A situação tornou-se menos desconfortável com a deliberação do Fomc (Comitê de Política Monetária), do Federal Reserve (Fed), de retardar a deflagração de medidas de austeridade monetária nos EUA, em face do caráter ainda pouco preciso do vigor, limites e alcance da recuperação econômica em curso, sintetizada em expansão anualizada de mais de 3% do PIB, desemprego e vendas externas em rota cadente e importações ascendentes.
Com déficits comerciais próximos de 1,5% do PIB, ocasionados pelo fortalecimento do dólar (provocado também pelas especulações a respeito de majoração imediata dos juros e demanda por dólares em montantes comparáveis apenas ao decênio de 1980), parece pouco provável qualquer alteração para cima da inflação americana, que gravitando na casa de 1,3% a.a., bastante aquém da meta de 2% a.a., tida como uma das bússolas para a ascensão dos juros.

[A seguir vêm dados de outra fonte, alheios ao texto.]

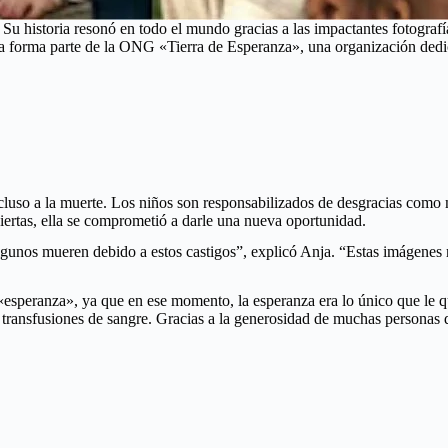
. Su historia resonó en todo el mundo gracias a las impactantes fotogr
la forma parte de la ONG «Tierra de Esperanza», una organización dedi
 incluso a la muerte. Los niños son responsabilizados de desgracias co
iertas, ella se comprometió a darle una nueva oportunidad.
lgunos mueren debido a estos castigos”, explicó Anja. “Estas imágenes 
esperanza», ya que en ese momento, la esperanza era lo único que le qu
y transfusiones de sangre. Gracias a la generosidad de muchas personas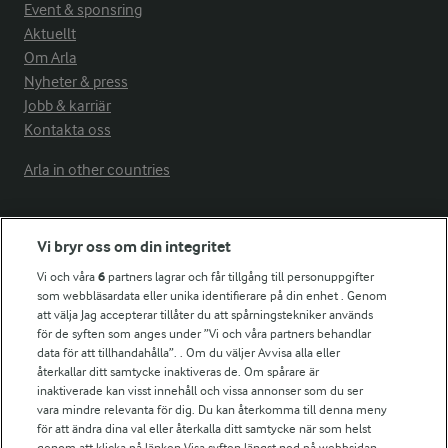
Event & sponsring
Aktuellt
Om Arla
Nyheter & press
Jobb & karriär
Kontakta oss
Arla in other countries
Fler Arlasajter
Vi bryr oss om din integritet
Vi och våra
6
partners lagrar och får tillgång till personuppgifter
För ägare
som webbläsardata eller unika identifierare på din enhet . Genom
att välja Jag accepterar tillåter du att spårningstekniker används
Arlas kundportal
för de syften som anges under ”Vi och våra partners behandlar
Arla.com
data för att tillhandahålla”. . Om du väljer Avvisa alla eller
Falbygdens Ost
återkallar ditt samtycke inaktiveras de. Om spårare är
Arla webbshop
inaktiverade kan visst innehåll och vissa annonser som du ser
vara mindre relevanta för dig. Du kan återkomma till denna meny
Bildbank
för att ändra dina val eller återkalla ditt samtycke när som helst
genom att klicka på länken Visa syften längst ned på webbsidan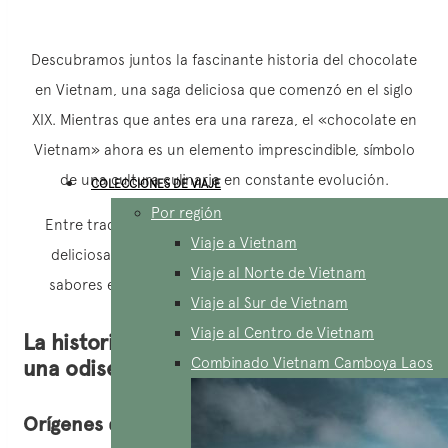
Descubramos juntos la fascinante historia del chocolate
en Vietnam, una saga deliciosa que comenzó en el siglo
XIX. Mientras que antes era una rareza, el «chocolate en
Vietnam» ahora es un elemento imprescindible, símbolo
de una cultura culinaria en constante evolución.
COLECCIONES DE VIAJE
Por región
Entre tradiciones antiguas y nuevas tendencias, esta
Viaje a Vietnam
deliciosa odisea nos invita a explorar un mundo de
Viaje al Norte de Vietnam
sabores exquisitos, donde cada degustación es una
Viaje al Sur de Vietnam
experiencia única.
Viaje al Centro de Vietnam
La historia del chocolate en Vietnam:
Combinado Vietnam Camboya Laos
una odisea gourmet
Orígenes del chocolate en Vietnam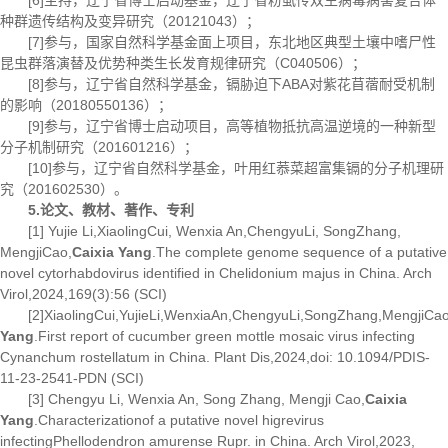
[6]主持，辽宁省博士启动基金，辽宁省粉虱传双生病毒病害复合体
种群遗传结构及变异研究（20121043）；
[7]参与，国家自然科学基金面上项目，东北地区典型土壤中嗜尸性
昆虫群落演替及优势种类生长发育规律研究（C040506）；
[8]参与，辽宁省自然科学基金，镉胁迫下ABA对紫花苜蓿耐受机制
的影响（20180550136）；
[9]参与，辽宁省博士启动项目，高等植物抵抗高温逆境的一种新型
分子机制研究（201601216）；
[10]参与，辽宁省自然科学基金，叶用红菾菜超富集镉的分子机理研
究（201602530）。
5.论文、教材、著作、专利
[1] Yujie Li,XiaolingCui, Wenxia An,ChengyuLi, SongZhang,
MengjiCao,
Caixia Yang
.The complete genome sequence of a putative
novel cytorhabdovirus identified in Chelidonium majus in China. Arch
Virol,2024,169(3):56 (SCI)
[2]XiaolingCui,YujieLi,WenxiaAn,ChengyuLi,SongZhang,MengjiCao
Yang
.First report of cucumber green mottle mosaic virus infecting
Cynanchum rostellatum in China. Plant Dis,2024,doi: 10.1094/PDIS-
11-23-2541-PDN (SCI)
[3] Chengyu Li, Wenxia An, Song Zhang, Mengji Cao,
Caixia
Yang
.Characterizationof a putative novel higrevirus
infectingPhellodendron amurense Rupr. in China. Arch Virol,2023,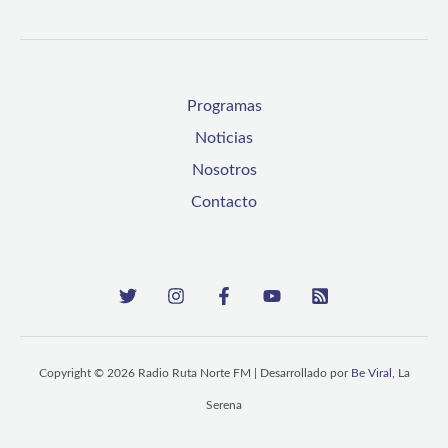
Programas
Noticias
Nosotros
Contacto
Copyright © 2026 Radio Ruta Norte FM | Desarrollado por
Be Viral
, La
Serena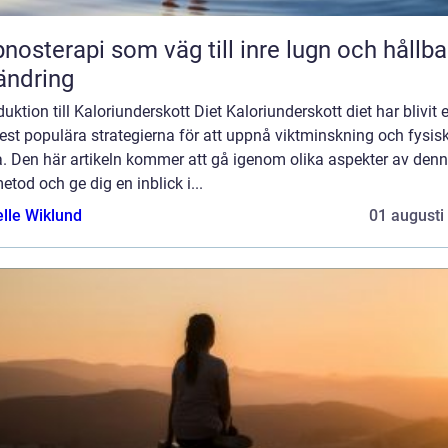
nosterapi som väg till inre lugn och hållba
ändring
duktion till Kaloriunderskott Diet Kaloriunderskott diet har blivit 
st populära strategierna för att uppnå viktminskning och fysis
a. Den här artikeln kommer att gå igenom olika aspekter av den
etod och ge dig en inblick i...
elle Wiklund
01 augusti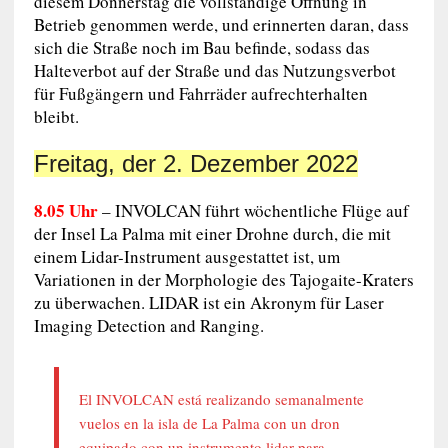
diesem Donnerstag die vollständige Öffnung in
Betrieb genommen werde, und erinnerten daran, dass
sich die Straße noch im Bau befinde, sodass das
Halteverbot auf der Straße und das Nutzungsverbot
für Fußgängern und Fahrräder aufrechterhalten
bleibt.
Freitag, der 2. Dezember 2022
8.05 Uhr
– INVOLCAN führt wöchentliche Flüge auf
der Insel La Palma mit einer Drohne durch, die mit
einem Lidar-Instrument ausgestattet ist, um
Variationen in der Morphologie des Tajogaite-Kraters
zu überwachen. LIDAR ist ein Akronym für Laser
Imaging Detection and Ranging.
El INVOLCAN está realizando semanalmente
vuelos en la isla de La Palma con un dron
equipado con un instrumento lidar para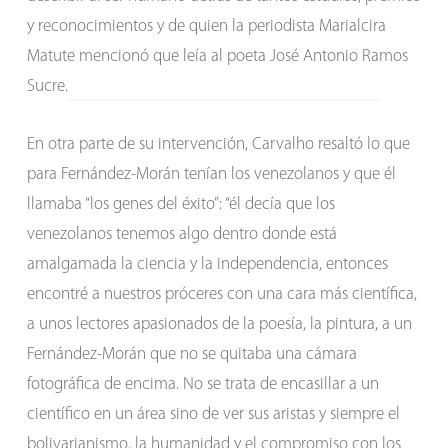
y reconocimientos y de quien la periodista Marialcira
Matute mencionó que leía al poeta José Antonio Ramos
Sucre.
En otra parte de su intervención, Carvalho resaltó lo que
para Fernández-Morán tenían los venezolanos y que él
llamaba “los genes del éxito”: “él decía que los
venezolanos tenemos algo dentro donde está
amalgamada la ciencia y la independencia, entonces
encontré a nuestros próceres con una cara más científica,
a unos lectores apasionados de la poesía, la pintura, a un
Fernández-Morán que no se quitaba una cámara
fotográfica de encima. No se trata de encasillar a un
científico en un área sino de ver sus aristas y siempre el
bolivarianismo, la humanidad y el compromiso con los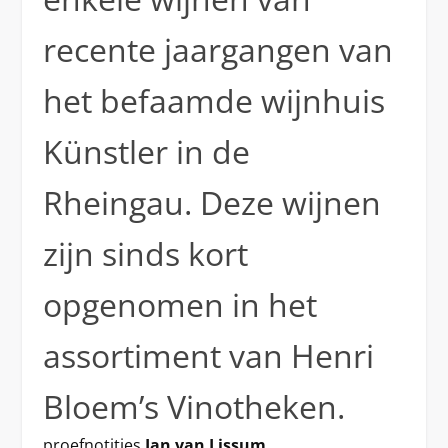
recente jaargangen van
het befaamde wijnhuis
Künstler in de
Rheingau. Deze wijnen
zijn sinds kort
opgenomen in het
assortiment van Henri
Bloem’s Vinotheken.
proefnotities
Jan van Lissum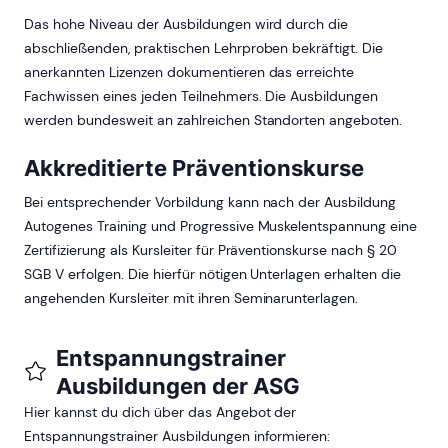
Das hohe Niveau der Ausbildungen wird durch die
abschließenden, praktischen Lehrproben bekräftigt. Die
anerkannten Lizenzen dokumentieren das erreichte
Fachwissen eines jeden Teilnehmers. Die Ausbildungen
werden bundesweit an zahlreichen Standorten angeboten.
Akkreditierte Präventionskurse
Bei entsprechender Vorbildung kann nach der Ausbildung
Autogenes Training und Progressive Muskelentspannung eine
Zertifizierung als Kursleiter für Präventionskurse nach § 20
SGB V erfolgen. Die hierfür nötigen Unterlagen erhalten die
angehenden Kursleiter mit ihren Seminarunterlagen.
Entspannungstrainer
Ausbildungen der ASG
Hier kannst du dich über das Angebot der
Entspannungstrainer Ausbildungen informieren: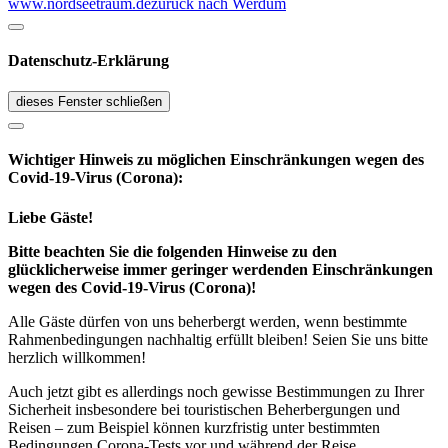
www.nordseetraum.de
zurück nach Werdum
Datenschutz-Erklärung
dieses Fenster schließen
Wichtiger Hinweis zu möglichen Ein­schränk­ungen wegen des
Covid-19-Virus (Corona):
Liebe Gäste!
Bitte beachten Sie die folgenden Hinweise zu den
glücklicherweise immer geringer werdenden Einschränkungen
wegen des Covid-19-Virus (Corona)!
Alle Gäste dürfen von uns beherbergt werden, wenn bestimmte
Rahmenbedingungen nachhaltig erfüllt bleiben! Seien Sie uns bitte
herzlich willkommen!
Auch jetzt gibt es allerdings noch gewisse Bestimmungen zu Ihrer
Sicherheit insbesondere bei touristischen Beherbergungen und
Reisen – zum Beispiel können kurzfristig unter bestimmten
Bedingungen Corona-Tests vor und während der Reise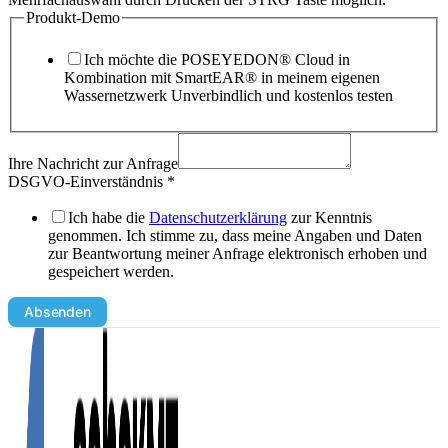
Produkt-Demo
Ich möchte die POSEYEDON® Cloud in
Kombination mit SmartEAR® in meinem eigenen
Wassernetzwerk Unverbindlich und kostenlos testen
Ihre Nachricht zur Anfrage
DSGVO-Einverständnis
*
Ich habe die
Datenschutzerklärung
zur Kenntnis
genommen. Ich stimme zu, dass meine Angaben und Daten
zur Beantwortung meiner Anfrage elektronisch erhoben und
gespeichert werden.
Absenden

Contudo a decisão do Fed não deve amainar a postura defensiva dos bancos na concessão de empréstimos a companhias brasileiras, por conta, em um panorama de apreciação do dólar diante das outras moedas, da apuração de um buraco de mais de US$ 90 bilhões nas transações correntes do balanço de pagamentos, em doze meses até janeiro de 2015, equivalente a 4,2% do PIB, não compensado com a entrada líquida de investimentos estrangeiros diretos (2,8% do PIB).
Embora poupado pelo BIS da pecha de ambiente de perigo de eclosão de bolha imobiliária – diagnóstico absolutamente correto, diga-se de passagem -, o Brasil não escapou de observar a presença das empresas da cadeia de petróleo e gás no elenco daquelas excessivamente endividadas – que registrou incremento de mais de 25% a.a., no intervalo 2006-2014, na rubrica capital de terceiros nos balanços -, especialmente com o declínio estrutural das cotações mundiais do óleo, a partir, primordialmente, do exercício do protagonismo norte americano com a exploração do xisto.
Como se vê, não há refresco. Em economia, não existe almoço grátis. Em meio a um quadro perverso, que combina retração econômica e crise de governabilidade, o maior já denotado em um começo de gestão, a política econômica do governo Dilma não recebe qualquer amparo ou afago do clima externo. Mas como na bela canção de Cláudia Barroso: “quem mandou você errar”. Ou na provável visão do ex-presidente Lula, na mesma balada da famosa cantora: “você mudou demais, você não era assim”.
O artigo foi escrito por Gilmar Mendes Lourenço, economista, professor e coordenador da Revista Vitrine da Conjuntura da FAE Centro Universitário.